Wenn das EU-Parlament normalerweise abstimmt, dann funktioniert das meistens mit Handzeichen der Abgeordneten, wobei der Sitzungspräsident die Mehrheiten feststellt. Der Grund: Es muss oft schnell gehen, mitunter wird über Hunderte Änderungsanträge an einem Nachmittag abgestimmt. Bei Unklarheiten aber lässt EU-Parlamentspräsident David Sassoli eine elektronische Abstimmung durchführen, um das Ergebnis zu überprüfen. Nicht zuletzt können die Abgeordneten auch in namentlicher Abstimmung votieren, wenn das vorher beantragt wurde.

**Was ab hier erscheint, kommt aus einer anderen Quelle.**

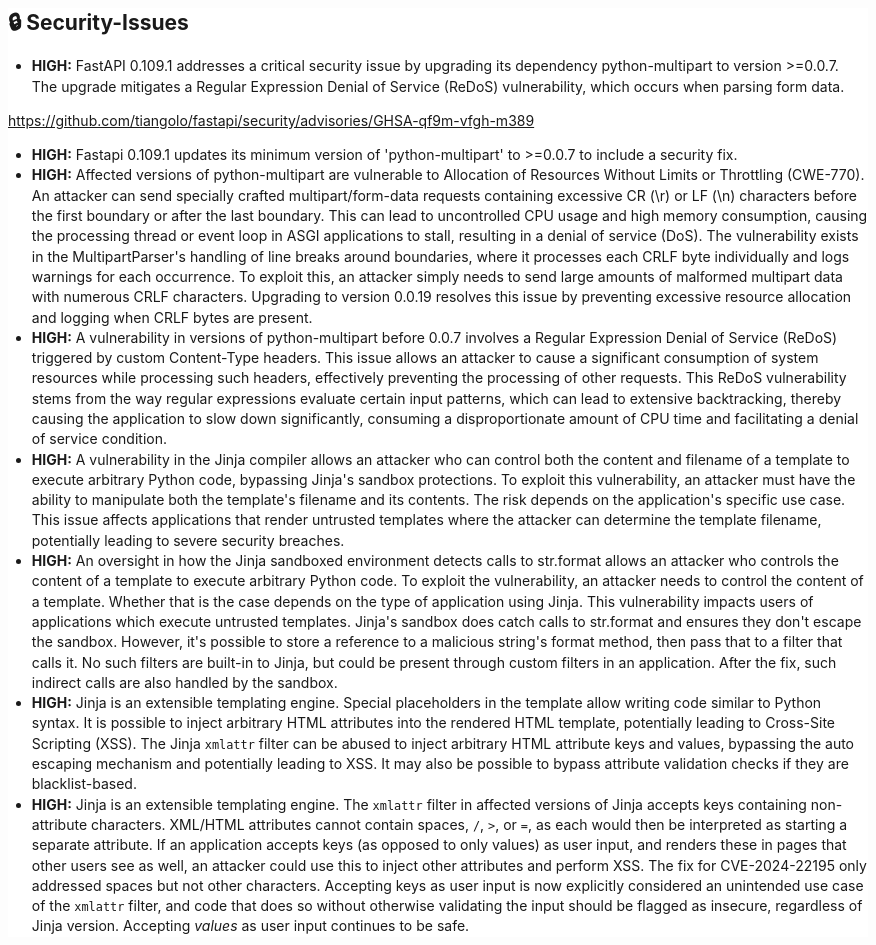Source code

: ## 🔒 Security-Issues

- **HIGH:** FastAPI 0.109.1 addresses a critical security issue by upgrading its dependency python-multipart to version >=0.0.7. The upgrade mitigates a Regular Expression Denial of Service (ReDoS) vulnerability, which occurs when parsing form data. 

https://github.com/tiangolo/fastapi/security/advisories/GHSA-qf9m-vfgh-m389
- **HIGH:** Fastapi 0.109.1 updates its minimum version of 'python-multipart' to >=0.0.7 to include a security fix.
- **HIGH:** Affected versions of python-multipart are vulnerable to Allocation of Resources Without Limits or Throttling (CWE-770). An attacker can send specially crafted multipart/form-data requests containing excessive CR (\r) or LF (\n) characters before the first boundary or after the last boundary. This can lead to uncontrolled CPU usage and high memory consumption, causing the processing thread or event loop in ASGI applications to stall, resulting in a denial of service (DoS). The vulnerability exists in the MultipartParser's handling of line breaks around boundaries, where it processes each CRLF byte individually and logs warnings for each occurrence. To exploit this, an attacker simply needs to send large amounts of malformed multipart data with numerous CRLF characters. Upgrading to version 0.0.19 resolves this issue by preventing excessive resource allocation and logging when CRLF bytes are present.
- **HIGH:** A vulnerability in versions of python-multipart before 0.0.7 involves a Regular Expression Denial of Service (ReDoS) triggered by custom Content-Type headers. This issue allows an attacker to cause a significant consumption of system resources while processing such headers, effectively preventing the processing of other requests. This ReDoS vulnerability stems from the way regular expressions evaluate certain input patterns, which can lead to extensive backtracking, thereby causing the application to slow down significantly, consuming a disproportionate amount of CPU time and facilitating a denial of service condition.
- **HIGH:** A vulnerability in the Jinja compiler allows an attacker who can control both the content and filename of a template to execute arbitrary Python code, bypassing Jinja's sandbox protections. To exploit this vulnerability, an attacker must have the ability to manipulate both the template's filename and its contents. The risk depends on the application's specific use case. This issue affects applications that render untrusted templates where the attacker can determine the template filename, potentially leading to severe security breaches.
- **HIGH:** An oversight in how the Jinja sandboxed environment detects calls to str.format allows an attacker who controls the content of a template to execute arbitrary Python code. To exploit the vulnerability, an attacker needs to control the content of a template. Whether that is the case depends on the type of application using Jinja. This vulnerability impacts users of applications which execute untrusted templates. Jinja's sandbox does catch calls to str.format and ensures they don't escape the sandbox. However, it's possible to store a reference to a malicious string's format method, then pass that to a filter that calls it. No such filters are built-in to Jinja, but could be present through custom filters in an application. After the fix, such indirect calls are also handled by the sandbox.
- **HIGH:** Jinja is an extensible templating engine. Special placeholders in the template allow writing code similar to Python syntax. It is possible to inject arbitrary HTML attributes into the rendered HTML template, potentially leading to Cross-Site Scripting (XSS). The Jinja `xmlattr` filter can be abused to inject arbitrary HTML attribute keys and values, bypassing the auto escaping mechanism and potentially leading to XSS. It may also be possible to bypass attribute validation checks if they are blacklist-based.
- **HIGH:** Jinja is an extensible templating engine. The `xmlattr` filter in affected versions of Jinja accepts keys containing non-attribute characters. XML/HTML attributes cannot contain spaces, `/`, `>`, or `=`, as each would then be interpreted as starting a separate attribute. If an application accepts keys (as opposed to only values) as user input, and renders these in pages that other users see as well, an attacker could use this to inject other attributes and perform XSS. The fix for CVE-2024-22195 only addressed spaces but not other characters. Accepting keys as user input is now explicitly considered an unintended use case of the `xmlattr` filter, and code that does so without otherwise validating the input should be flagged as insecure, regardless of Jinja version. Accepting _values_ as user input continues to be safe.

Soweit also die Regelungen bisher, doch das Coronavirus ändert alles – selbst die Abläufe im Europaparlament, die sich jahrzehntelang etabliert hatten. So soll die Fernabstimmung am Donnerstag Vormittag beginnen. Danach haben die Parlamentarierinnen und Parlamentarier eine Stunde Zeit, ihren Stimmzettel auszudrucken, ihren Namen auszufüllen und am Papier abzustimmen – mit „Dafür“, „Dagegen“ oder einer Stimmenthaltung.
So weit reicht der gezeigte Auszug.